Why is the regression equation called 'least squares line'?
Maths and statistics discussion, revision, exam and homework help.
-
Re: Why is the regression equation called 'least squares line'?
To see this its best to do from first principles just once. Take 5 pairs of values (x,y) that fit almost but not exactly on a straight line, say 1,5 2,11 3,15 4,19 5,26 Then work out the regression line in the normal manner. Then find the predicted values from the line for x = 1 to x = 5, take these away from the true values (5 11 15 19 26). Find the difference between the predicted and the true values, square these differences and add them together (call it S). No other line (say for example y = 5x) for these data will give you a smaller value for S.

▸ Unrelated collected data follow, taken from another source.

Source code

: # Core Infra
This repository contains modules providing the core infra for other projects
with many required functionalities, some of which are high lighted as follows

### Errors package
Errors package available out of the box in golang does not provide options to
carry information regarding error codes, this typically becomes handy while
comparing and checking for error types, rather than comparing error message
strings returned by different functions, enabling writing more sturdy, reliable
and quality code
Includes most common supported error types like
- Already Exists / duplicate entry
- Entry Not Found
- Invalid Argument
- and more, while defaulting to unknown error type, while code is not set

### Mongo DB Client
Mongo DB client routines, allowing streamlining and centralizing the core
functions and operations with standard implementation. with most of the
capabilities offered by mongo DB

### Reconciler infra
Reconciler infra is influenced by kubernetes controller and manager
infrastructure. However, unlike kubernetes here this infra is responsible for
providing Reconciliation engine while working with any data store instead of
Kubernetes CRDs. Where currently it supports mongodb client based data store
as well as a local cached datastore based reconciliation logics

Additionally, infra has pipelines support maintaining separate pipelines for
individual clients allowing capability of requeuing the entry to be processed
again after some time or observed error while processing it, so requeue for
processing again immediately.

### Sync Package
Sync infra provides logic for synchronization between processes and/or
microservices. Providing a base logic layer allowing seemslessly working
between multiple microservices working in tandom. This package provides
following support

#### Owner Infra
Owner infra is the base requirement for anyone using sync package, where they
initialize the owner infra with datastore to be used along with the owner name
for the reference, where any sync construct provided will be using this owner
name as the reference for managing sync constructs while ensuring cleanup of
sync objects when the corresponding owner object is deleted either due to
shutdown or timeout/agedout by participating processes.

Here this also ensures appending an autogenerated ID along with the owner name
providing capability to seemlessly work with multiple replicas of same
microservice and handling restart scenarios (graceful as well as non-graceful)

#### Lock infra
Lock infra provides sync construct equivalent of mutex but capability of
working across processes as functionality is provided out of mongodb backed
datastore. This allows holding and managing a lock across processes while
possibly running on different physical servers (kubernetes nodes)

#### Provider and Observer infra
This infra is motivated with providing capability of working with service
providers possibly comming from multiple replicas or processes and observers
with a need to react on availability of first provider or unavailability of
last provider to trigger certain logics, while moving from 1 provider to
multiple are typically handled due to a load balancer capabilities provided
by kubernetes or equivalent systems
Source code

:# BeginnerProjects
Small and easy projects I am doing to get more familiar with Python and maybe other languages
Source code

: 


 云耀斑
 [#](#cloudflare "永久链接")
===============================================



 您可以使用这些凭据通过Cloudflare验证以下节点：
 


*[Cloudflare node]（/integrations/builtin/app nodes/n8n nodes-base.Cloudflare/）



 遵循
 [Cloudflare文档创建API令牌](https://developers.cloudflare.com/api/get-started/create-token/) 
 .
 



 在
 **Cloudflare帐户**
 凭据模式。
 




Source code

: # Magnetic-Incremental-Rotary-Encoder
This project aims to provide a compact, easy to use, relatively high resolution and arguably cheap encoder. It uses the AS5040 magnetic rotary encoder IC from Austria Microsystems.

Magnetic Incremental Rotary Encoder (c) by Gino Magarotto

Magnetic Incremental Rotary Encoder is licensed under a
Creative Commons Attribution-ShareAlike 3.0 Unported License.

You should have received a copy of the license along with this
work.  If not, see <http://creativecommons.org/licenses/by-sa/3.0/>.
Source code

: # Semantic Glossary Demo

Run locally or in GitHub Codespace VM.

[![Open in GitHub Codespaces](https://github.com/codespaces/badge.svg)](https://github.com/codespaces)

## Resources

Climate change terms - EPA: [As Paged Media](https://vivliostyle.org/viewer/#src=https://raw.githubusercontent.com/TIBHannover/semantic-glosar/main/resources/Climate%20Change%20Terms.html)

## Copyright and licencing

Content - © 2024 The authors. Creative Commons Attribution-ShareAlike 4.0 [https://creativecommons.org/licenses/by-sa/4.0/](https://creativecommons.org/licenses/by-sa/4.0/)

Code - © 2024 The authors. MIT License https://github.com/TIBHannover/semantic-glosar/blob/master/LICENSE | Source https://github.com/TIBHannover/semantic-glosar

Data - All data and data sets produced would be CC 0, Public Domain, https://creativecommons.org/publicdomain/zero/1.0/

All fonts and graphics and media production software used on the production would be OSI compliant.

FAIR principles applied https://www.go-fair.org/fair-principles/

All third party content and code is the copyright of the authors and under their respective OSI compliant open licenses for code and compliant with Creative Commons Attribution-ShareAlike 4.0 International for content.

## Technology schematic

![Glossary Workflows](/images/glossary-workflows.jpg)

Why this should be considered the "best" line is something worth considering. It has 3 desirable properties that are not mathematically sophisticated...we all get the same answer....it uses all the data...it is easy to calculate. -
Re: Why is the regression equation called 'least squares line'?
It means the method produces a line that produces the LOWEST sum total of all the differences to the line squared.
For simplicity, say we have two points 10 units apart. Although we can produce a line that goes through both points, consider the following and that we are producing a horizontal line that separates the two points:
We can make the line that goes through one point and is 10 units away from the other, the total sum of the squares would produce: 0^2+10^2=100;
But we could also create a line that is 3 units from one point and 7 units from the other. This would give us a sum of squares value of 7^2+3^2=58 which has a lower sum of squares.
However, we could produce a line that is 5 units from each point. This is the optimal solution as it gives us a sum of squares value of 5^2+5^2=50, the lowest achievable value.
So it just means the LOWEST sum of the squares of the differences is selected. -
Re: Why is the regression equation called 'least squares line'?I think you're jumping the gun a bit when referring to BLUE.(Original post by BrightStarXXXpa)
Why this should be considered the "best" line is something worth considering. It has 3 desirable properties that are not mathematically sophisticated...we all get the same answer....it uses all the data...it is easy to calculate.